Aim of the exercise –
Reproduce the entries exactly and omit the pictures.

******************************

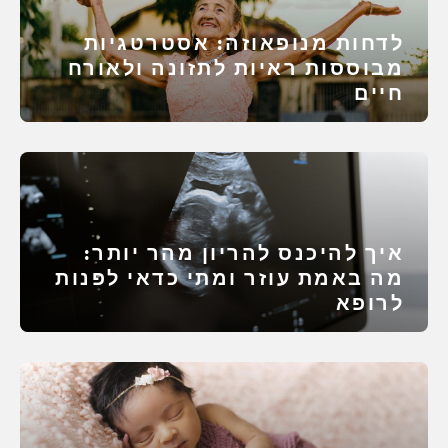
לדחות מנופאוזה: אסטרטגיות
מבוססות ראיות לתזונה ולאורח
חיים
איך להיכנס להריון מהר יותר:
מה באמת עוזר ומתי כדאי לפנות
לרופא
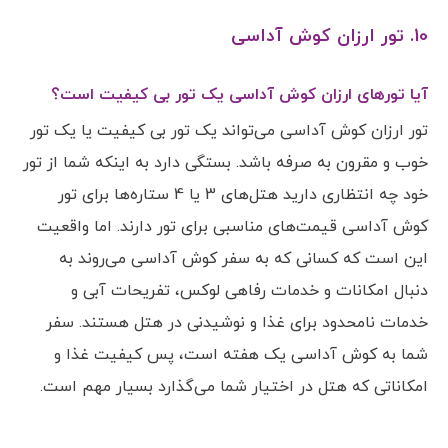
10. تور ارزان کوش آداسی
آیا تورهای ارزان کوش آداسی یک تور بی کیفیت است؟
تور ارزان کوش آداسی می‌تواند یک تور بی کیفیت یا یک تور
خوب و مقرون به صرفه باشد. بستگی دارد به اینکه شما از تور
خود چه انتظاری دارید هتل‌های 3 یا 4 ستاره‌ها برای تور
کوش آداسی قیمت‌های مناسبی برای تور دارند. اما واقعیت
این است که کسانی که به سفر کوش آداسی می‌روند به
دنبال امکانات و خدمات رفاهی لوکس، تفریحات آبی و
خدمات نامحدود برای غذا و نوشیدنی در هتل هستند. سفر
شما به کوش آداسی یک هفته است، پس کیفیت غذا و
امکاناتی که هتل در اختیار شما می‌گذارد بسیار مهم است.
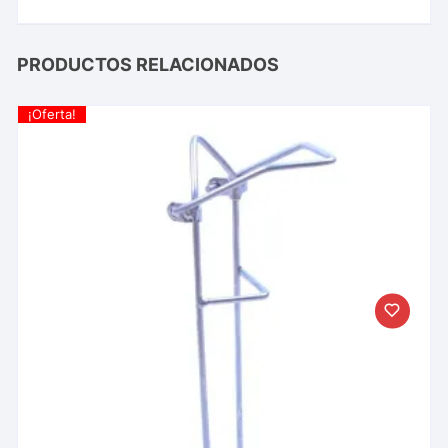
PRODUCTOS RELACIONADOS
¡Oferta!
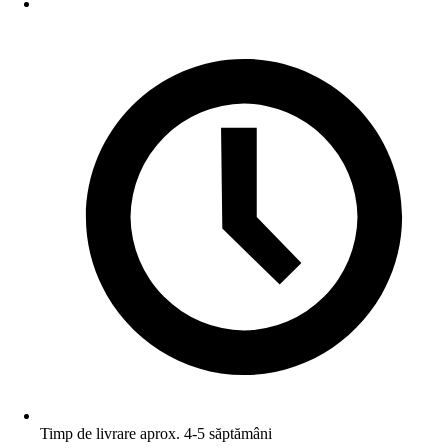
Timp de livrare aprox. 4-5 săptămâni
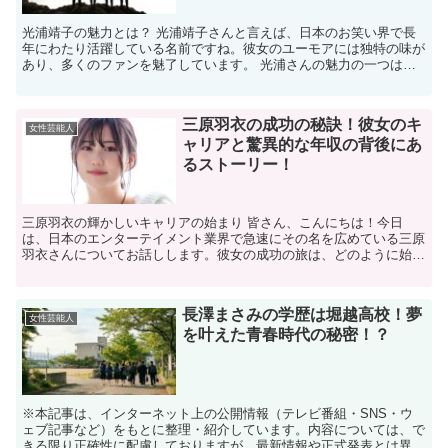
光浦靖子の魅力とは？ 光浦靖子さんと言えば、日本のお笑い界で長
年にわたり活躍している名前ですね。彼女のユーモアには独特の味が
あり、多くのファンを魅了しています。 光浦さんの魅力の一つは、
その自然体で人間味溢れるキャラクター。彼女のジョーク一...
三原羽衣の成功の秘訣！彼女のキ
女性芸能人
ャリアと驚異的な年収の背後にあ
るストーリー！
三原羽衣の輝かしいキャリアの始まり 皆さん、こんにちは！今日
は、日本のエンターテイメント業界で急速にその名を広めている三原
羽衣さんについてお話しします。彼女の成功の旅は、どのように始ま
ったのでしょうか？ 三原羽衣さんは、幼少期から演技に対す...
長澤まさみの学歴は堀越高校！夢
女性芸能人
を叶えた青春時代の秘密！？
※本記事は、インターネット上の公開情報（テレビ番組・SNS・ウ
ェブ記事など）をもとに整理・紹介しています。内容については、で
きる限り正確性に配慮しておりますが、最新情報や正式発表とは異な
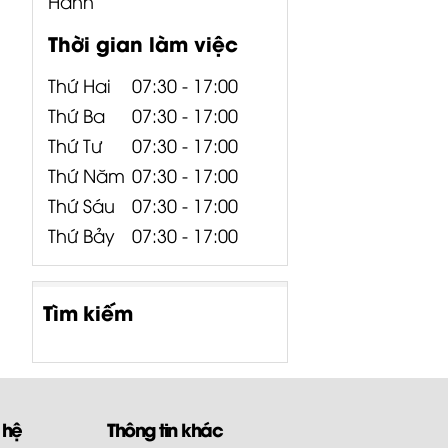
Hành
Thời gian làm việc
Thứ Hai
07:30 - 17:00
Thứ Ba
07:30 - 17:00
Thứ Tư
07:30 - 17:00
Thứ Năm
07:30 - 17:00
Thứ Sáu
07:30 - 17:00
Thứ Bảy
07:30 - 17:00
Tìm kiếm
 hệ
Thông tin khác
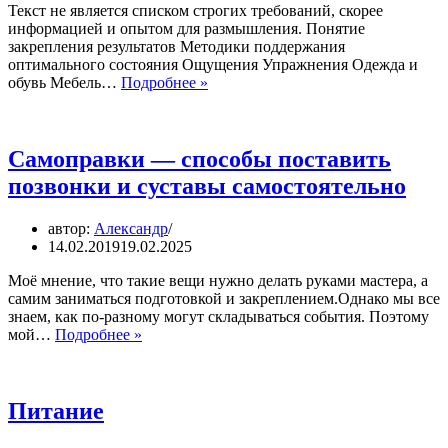
Текст не является списком строгих требований, скорее
информацией и опытом для размышления. Понятие
закрепления результатов Методики поддержания
оптимального состояния Ощущения Упражнения Одежда и
Гигиена
обувь Мебель…
Подробнее »
движения:
что
делать
перед,
Самоправки — способы поставить
во
позвонки и суставы самостоятельно
время
и
после
автор:
Александр
Правки
14.02.2019
19.02.2025
Моё мнение, что такие вещи нужно делать руками мастера, а
самим заниматься подготовкой и закреплением.Однако мы все
знаем, как по-разному могут складываться события. Поэтому
Самоправки
мой…
Подробнее »
—
способы
поставить
позвонки
Питание
и
суставы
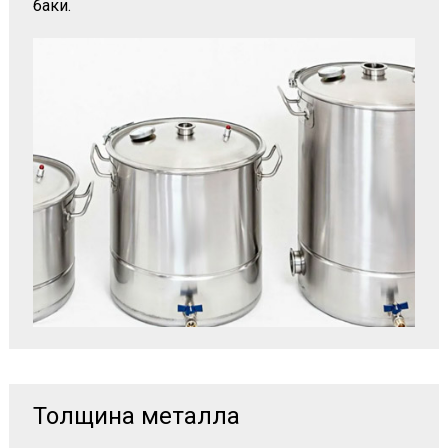
баки.
Толщина металла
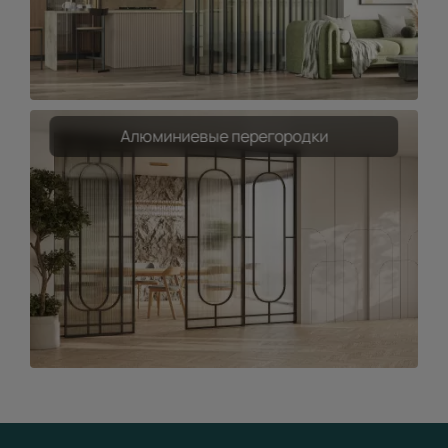
Алюминиевые перегородки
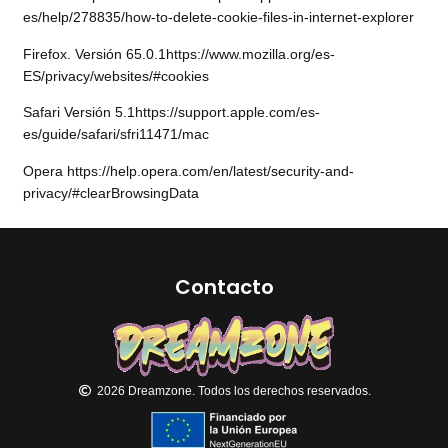
es/help/278835/how-to-delete-cookie-files-in-internet-explorer
Firefox. Versión 65.0.1
https://www.mozilla.org/es-
ES/privacy/websites/#cookies
Safari Versión 5.1
https://support.apple.com/es-
es/guide/safari/sfri11471/mac
Opera
https://help.opera.com/en/latest/security-and-
privacy/#clearBrowsingData
Contacto
2026 Dreamzone. Todos los derechos reservados.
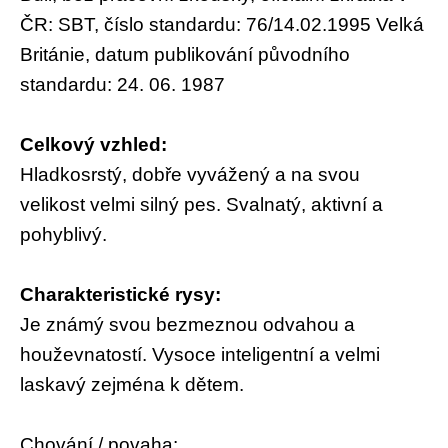
ČR: SBT, číslo standardu: 76/14.02.1995 Velká
Británie, datum publikování původního
standardu: 24. 06. 1987
Celkový vzhled:
Hladkosrstý, dobře vyvážený a na svou
velikost velmi silný pes. Svalnatý, aktivní a
pohyblivý.
Charakteristické rysy:
Je známý svou bezmeznou odvahou a
houževnatostí. Vysoce inteligentní a velmi
laskavý zejména k dětem.
Chování / povaha:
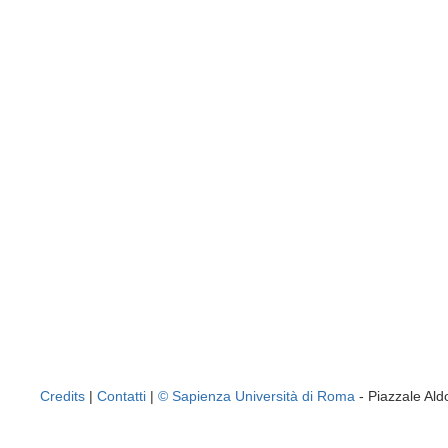
Credits
|
Contatti
|
© Sapienza Università di Roma
- Piazzale A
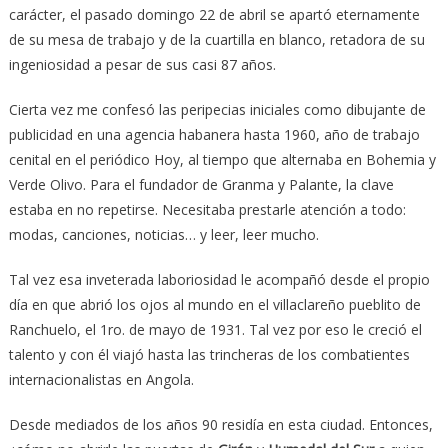
carácter, el pasado domingo 22 de abril se apartó eternamente
de su mesa de trabajo y de la cuartilla en blanco, retadora de su
ingeniosidad a pesar de sus casi 87 años.
Cierta vez me confesó las peripecias iniciales como dibujante de
publicidad en una agencia habanera hasta 1960, año de trabajo
cenital en el periódico Hoy, al tiempo que alternaba en Bohemia y
Verde Olivo. Para el fundador de Granma y Palante, la clave
estaba en no repetirse. Necesitaba prestarle atención a todo:
modas, canciones, noticias… y leer, leer mucho.
Tal vez esa inveterada laboriosidad le acompañó desde el propio
día en que abrió los ojos al mundo en el villaclareño pueblito de
Ranchuelo, el 1ro. de mayo de 1931. Tal vez por eso le creció el
talento y con él viajó hasta las trincheras de los combatientes
internacionalistas en Angola.
Desde mediados de los años 90 residía en esta ciudad. Entonces,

******************************

Answer for this exercise –
לדחות מנופאוזה: אסטרטגיות
מבוססות ראיות לתזונה ולאורח
חיים
איך להיכנס להריון מהר יותר:
מה באמת עוזר ומתי כדאי לפנות
לרופא
10. تور ارزان کوش آداسی
آیا تورهای ارزان کوش آداسی یک تور بی کیفیت است؟
تور ارزان کوش آداسی می‌تواند یک تور بی کیفیت یا یک تور
خوب و مقرون به صرفه باشد. بستگی دارد به اینکه شما از تور
خود چه انتظاری دارید هتل‌های 3 یا 4 ستاره‌ها برای تور
کوش آداسی قیمت‌های مناسبی برای تور دارند. اما واقعیت
این است که کسانی که به سفر کوش آداسی می‌روند به
دنبال امکانات و خدمات رفاهی لوکس، تفریحات آبی و
خدمات نامحدود برای غذا و نوشیدنی در هتل هستند. سفر
شما به کوش آداسی یک هفته است، پس کیفیت غذا و
امکاناتی که هتل در اختیار شما می‌گذارد بسیار مهم است.
PRODUCTOS RELACIONADOS
¡Oferta!
Timp de livrare aprox. 4-5 săptămâni
光浦靖子の魅力とは？ 光浦靖子さんと言えば、日本のお笑い界で長
年にわたり活躍している名前ですね。彼女のユーモアには独特の味が
あり、多くのファンを魅了しています。 光浦さんの魅力の一つは、
その自然体で人間味溢れるキャラクター。彼女のジョーク一...
三原羽衣の成功の秘訣！彼女のキ
女性芸能人
ャリアと驚異的な年収の背後にあ
るストーリー！
三原羽衣の輝かしいキャリアの始まり 皆さん、こんにちは！今日
は、日本のエンターテイメント業界で急速にその名を広めている三原
羽衣さんについてお話しします。彼女の成功の旅は、どのように始ま
ったのでしょうか？ 三原羽衣さんは、幼少期から演技に対す...
長澤まさみの学歴は堀越高校！夢
女性芸能人
を叶えた青春時代の秘密！？
※本記事は、インターネット上の公開情報（テレビ番組・SNS・ウ
ェブ記事など）をもとに整理・紹介しています。内容については、で
きる限り正確性に配慮しておりますが、最新情報や正式発表とは異な
Hành
Thời gian làm việc
Thứ Hai
07:30 - 17:00
Thứ Ba
07:30 - 17:00
Thứ Tư
07:30 - 17:00
Thứ Năm
07:30 - 17:00
Thứ Sáu
07:30 - 17:00
Thứ Bảy
07:30 - 17:00
Tìm kiếm
 hệ
Thông tin khác
Текст не является списком строгих требований, скорее
информацией и опытом для размышления. Понятие
закрепления результатов Методики поддержания
оптимального состояния Ощущения Упражнения Одежда и
Гигиена
обувь Мебель…
Подробнее »
движения:
что
делать
перед,
Самоправки — способы поставить
во
позвонки и суставы самостоятельно
время
и
после
автор:
Александр
Правки
14.02.2019
19.02.2025
Моё мнение, что такие вещи нужно делать руками мастера, а
самим заниматься подготовкой и закреплением.Однако мы все
знаем, как по-разному могут складываться события. Поэтому
Самоправки
мой…
Подробнее »
—
способы
поставить
позвонки
Питание
и
суставы
баки.
Толщина металла
Алюминиевые перегородки
es/help/278835/how-to-delete-cookie-files-in-internet-explorer
Firefox. Versión 65.0.1
https://www.mozilla.org/es-
ES/privacy/websites/#cookies
Safari Versión 5.1
https://support.apple.com/es-
es/guide/safari/sfri11471/mac
Opera
https://help.opera.com/en/latest/security-and-
privacy/#clearBrowsingData
Contacto
2026 Dreamzone. Todos los derechos reservados.
ČR: SBT, číslo standardu: 76/14.02.1995 Velká
Británie, datum publikování původního
standardu: 24. 06. 1987
Celkový vzhled:
Hladkosrstý, dobře vyvážený a na svou
velikost velmi silný pes. Svalnatý, aktivní a
pohyblivý.
Charakteristické rysy:
Je známý svou bezmeznou odvahou a
houževnatostí. Vysoce inteligentní a velmi
laskavý zejména k dětem.
Chování / povaha:
Credits
|
Contatti
|
© Sapienza Università di Roma
- Piazzale A
carácter, el pasado domingo 22 de abril se apartó eternamente
de su mesa de trabajo y de la cuartilla en blanco, retadora de su
ingeniosidad a pesar de sus casi 87 años.
Cierta vez me confesó las peripecias iniciales como dibujante de
publicidad en una agencia habanera hasta 1960, año de trabajo
cenital en el periódico Hoy, al tiempo que alternaba en Bohemia y
Verde Olivo. Para el fundador de Granma y Palante, la clave
estaba en no repetirse. Necesitaba prestarle atención a todo:
modas, canciones, noticias… y leer, leer mucho.
Tal vez esa inveterada laboriosidad le acompañó desde el propio
día en que abrió los ojos al mundo en el villaclareño pueblito de
Ranchuelo, el 1ro. de mayo de 1931. Tal vez por eso le creció el
talento y con él viajó hasta las trincheras de los combatientes
internacionalistas en Angola.
Desde mediados de los años 90 residía en esta ciudad. Entonces,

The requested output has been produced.